Yapılacaklar
1. Frank Cardelle hakkındaki metne göre şu ifadeler doğru mu: (a) Cardelle askeri okullarda okudu. (b) Cardelle'in kitapları 6 dilde okurlara ulaşıyor. (c) Söyleşi, George W. Bush'un yeniden başkan seçildiği tarihe denk geliyor. Her birine evet ya da hayır deyin ve bunu gösteren sözleri metinden olduğu gibi alıntılayın.
2. Frank Cardelle ile yapılan söyleşiyi kaldığı yerden devam ettirin.

Okunacak metin
—————

Psikoterapi ve insanlara hizmet alanlarında 30 yıldır uluslararası danışmanlık, yazarlık ve grup önderliği yapan psikolog Frank Cardelle, ABD’de doğdu. Askeri okullarda eğitim gördü ama sonra savaş karşıtı eylemlerinden dolayı ülkesi dışında sürgünde yaşamak zorunda kaldı. Bu yıllarda Kanada, Doğu Arktik ve Kuzey Batı Amerika bölgelerindeki aborjin toplulukları arasında Kızılderili geçmişini buldu. Yıllarca dönem dönem bu topluluklarla birlikte yaşadı. Doktora çalışmasını tamamladıktan sonra UCLA’da, Zurich C.G. Jung Enstitüsü’nde ve Kanada Gestalt Enstitüsü’nde Bütünsel Tıp üzerine çalışmalar yaptı. Özellikle alkol bağımlılarıyla gerçekleştirdiği psikoterapi seanslarıyla büyük başarı kazandı. Cardelle, halen Türkiye de dahil olmak üzere dünyanın değişik ülkelerinde insanların kendi içlerindeki lideri nasıl çıkaracaklarını kendine özgü tarzıyla anlatıyor. Yazdığı 6 kitap 9 dilde dünya çapındaki okuyucularıyla buluşuyor.
Frank Cardelle, psikoloji alanındaki çalışmalarıyla Kızılderili köklerini bulmak üzere çıktığı uzun yolculuğun kendisine kazandırdığı dünya görüşünü harmanlıyor ve liderlik kavramına yeni bir yorum getiriyor. O, herkes kendi yaşamının lideri haline geldiğinde dünyanın da dengeye kavuşacağına inanıyor. Bu dengenin aslında köklerimizde mevcut olduğunu ama köklerimizden zamanla uzaklaştıkça onu unuttuğumuzu savunuyor. George W. Bush’un yeniden Amerikan başkanı seçildiği tarihe denk gelen söyleşimizde, gerçek liderliğin gereklerini Bush’u kötü örnek olarak gösteriyor Dr. Cardelle. Ve oradan Türklerin liderlik özelliklerine, yeni insan türünün taşıması gereken sorumluluklara kadar uzanıyor sohbetimiz…
Liderlik kavramının içine sizce neler giriyor? Lider kimdir?

—————

Verilen satırlar
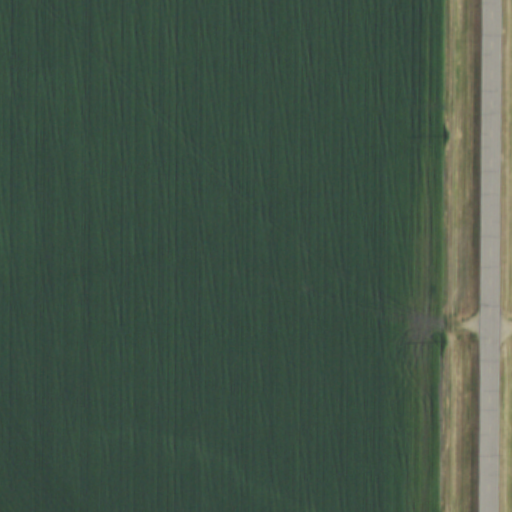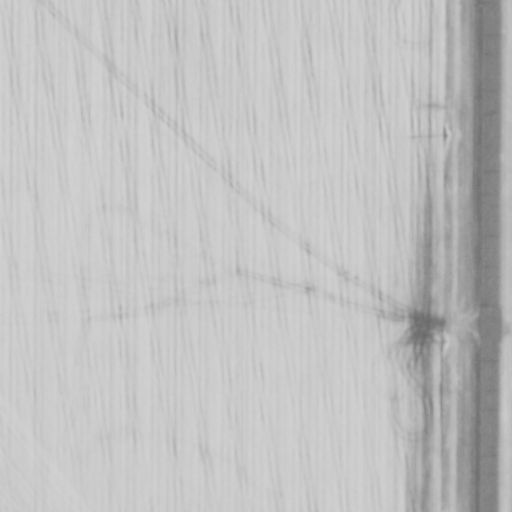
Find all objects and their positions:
road: (493, 256)
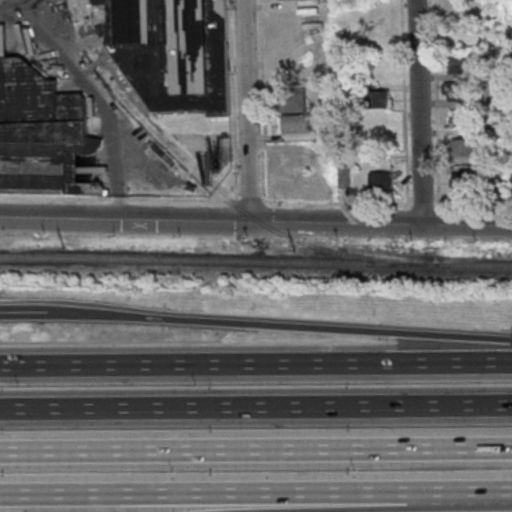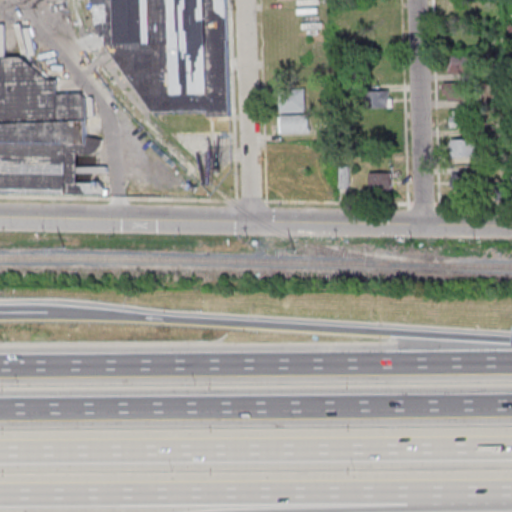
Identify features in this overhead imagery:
building: (458, 12)
building: (170, 50)
building: (170, 52)
building: (461, 64)
building: (457, 91)
building: (378, 99)
road: (244, 110)
building: (293, 111)
road: (417, 112)
building: (459, 118)
building: (41, 131)
building: (42, 135)
building: (463, 147)
building: (379, 182)
building: (463, 182)
railway: (213, 187)
road: (255, 201)
road: (255, 220)
railway: (255, 262)
road: (8, 311)
road: (264, 323)
road: (256, 363)
road: (256, 406)
road: (256, 449)
road: (458, 490)
road: (202, 493)
road: (333, 503)
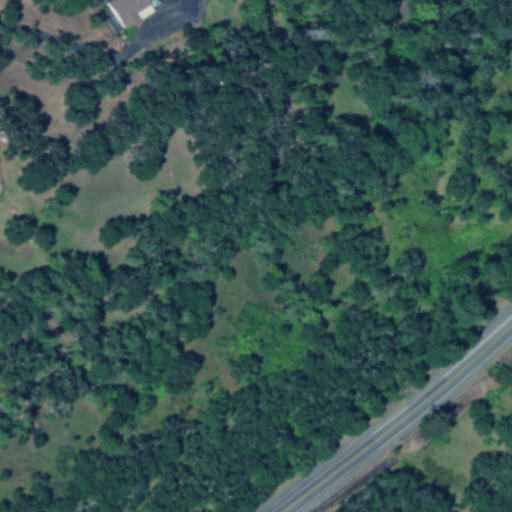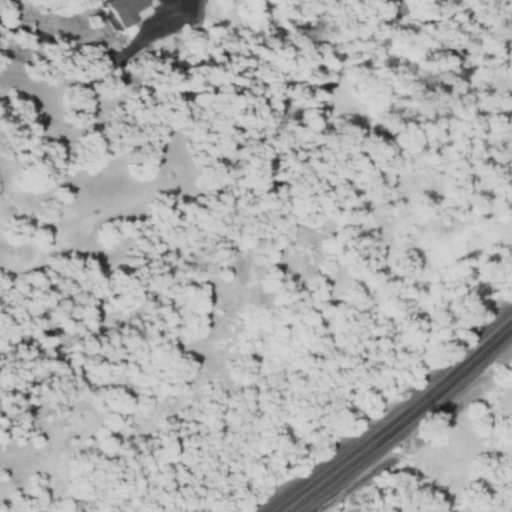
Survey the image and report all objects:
building: (127, 10)
road: (397, 418)
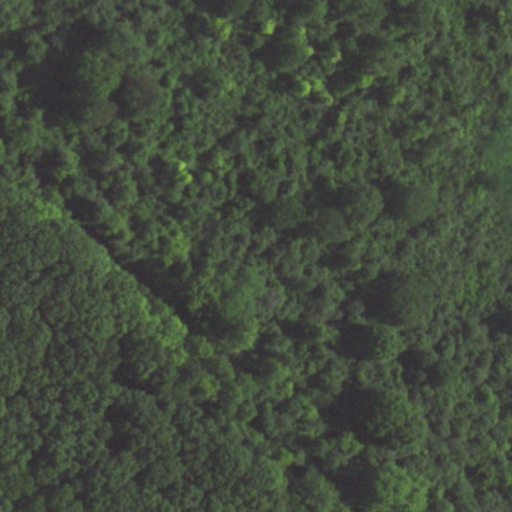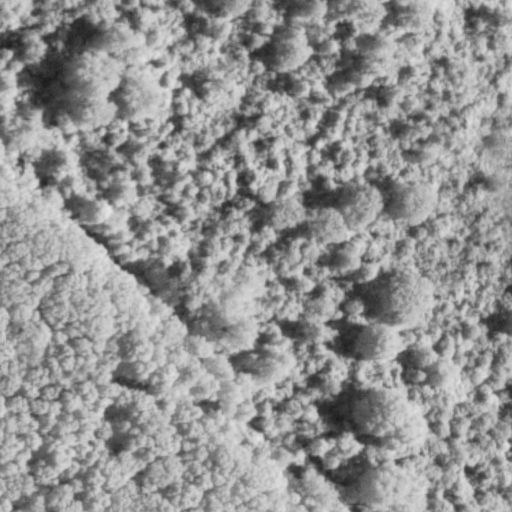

—————

Sonuçlar
1.
(a) Evet: "Askeri okullarda eğitim gördü"
(b) Hayır: "Yazdığı 6 kitap 9 dilde dünya çapındaki okuyucularıyla buluşuyor."
(c) Evet: "George W. Bush’un yeniden Amerikan başkanı seçildiği tarihe denk gelen söyleşimizde"

2.
Ben liderliğe biraz farklı, daha önceden pek bakılmamış bir açıdan bakıyorum çünkü artık eski gözlerle bakmamalıyız. Bana göre liderlik bir pozisyon değil, bir süreç ve artık insanlar bu sürecin değişken olabileceğini anlamaya başladılar. Politikada liderler var, iş yaşamında, ev yaşamında liderler var. Hatta baktığınızda bir arkadaşlık ilişkisinde bile bazen biri bazen de diğeri liderlik görevini üstlenebiliyor. Liderlik güç vermek anlamına geliyor. Kendimize ve diğerlerine… Genelde lider olarak tarif ettiğimiz kişilere baktığımızda bir şeylerin peşinden gittiklerini görüyoruz. Bir inancın, bir fikrin, duygularının veya bir seçimin peşinden gidiyorlar. Önemli olan şey, pusula görevi gören bu inancın kendisi.
Liderlik neden önemli? İnsanın kendini ve toplumu geliştirmesine nasıl yardımcı oluyor?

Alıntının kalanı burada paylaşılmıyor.